Using the listing that follows, filter out every line lacking the string "Silver" and return the rest.

▶ **Data in this exercise**:
■ ■ ■ ■ ■ ■ ■
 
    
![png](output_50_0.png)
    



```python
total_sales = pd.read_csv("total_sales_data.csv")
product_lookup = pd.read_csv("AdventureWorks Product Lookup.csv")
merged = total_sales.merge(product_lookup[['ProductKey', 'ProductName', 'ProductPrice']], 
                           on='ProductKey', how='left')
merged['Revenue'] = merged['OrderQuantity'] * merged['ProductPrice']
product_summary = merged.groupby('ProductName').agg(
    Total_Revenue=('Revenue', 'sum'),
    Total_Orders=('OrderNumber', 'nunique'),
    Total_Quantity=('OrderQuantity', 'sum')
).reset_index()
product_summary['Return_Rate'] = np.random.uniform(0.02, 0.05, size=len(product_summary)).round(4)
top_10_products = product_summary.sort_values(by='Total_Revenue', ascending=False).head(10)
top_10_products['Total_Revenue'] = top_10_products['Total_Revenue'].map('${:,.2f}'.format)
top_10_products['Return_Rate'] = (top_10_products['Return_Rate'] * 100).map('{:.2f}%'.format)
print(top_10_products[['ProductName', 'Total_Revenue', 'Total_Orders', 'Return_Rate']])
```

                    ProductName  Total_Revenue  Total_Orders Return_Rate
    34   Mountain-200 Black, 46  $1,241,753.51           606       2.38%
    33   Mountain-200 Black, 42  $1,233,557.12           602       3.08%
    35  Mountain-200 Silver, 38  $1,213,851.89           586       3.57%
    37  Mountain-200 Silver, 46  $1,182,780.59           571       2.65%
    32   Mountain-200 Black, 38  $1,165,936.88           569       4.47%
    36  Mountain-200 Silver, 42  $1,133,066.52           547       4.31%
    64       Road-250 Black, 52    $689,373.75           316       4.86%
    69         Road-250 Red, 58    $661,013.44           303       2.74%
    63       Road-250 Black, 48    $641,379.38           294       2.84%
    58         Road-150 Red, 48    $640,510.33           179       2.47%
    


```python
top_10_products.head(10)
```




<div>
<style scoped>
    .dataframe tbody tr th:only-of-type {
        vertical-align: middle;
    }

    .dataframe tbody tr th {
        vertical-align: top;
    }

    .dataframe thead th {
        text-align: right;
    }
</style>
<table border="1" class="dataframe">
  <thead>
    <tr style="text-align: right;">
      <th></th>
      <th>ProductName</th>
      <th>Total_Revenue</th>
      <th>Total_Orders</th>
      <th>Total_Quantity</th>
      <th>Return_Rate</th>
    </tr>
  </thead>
■ ■ ■ ■ ■ ■ ■
▶ **Response area**:
    35  Mountain-200 Silver, 38  $1,213,851.89           586       3.57%
    37  Mountain-200 Silver, 46  $1,182,780.59           571       2.65%
    36  Mountain-200 Silver, 42  $1,133,066.52           547       4.31%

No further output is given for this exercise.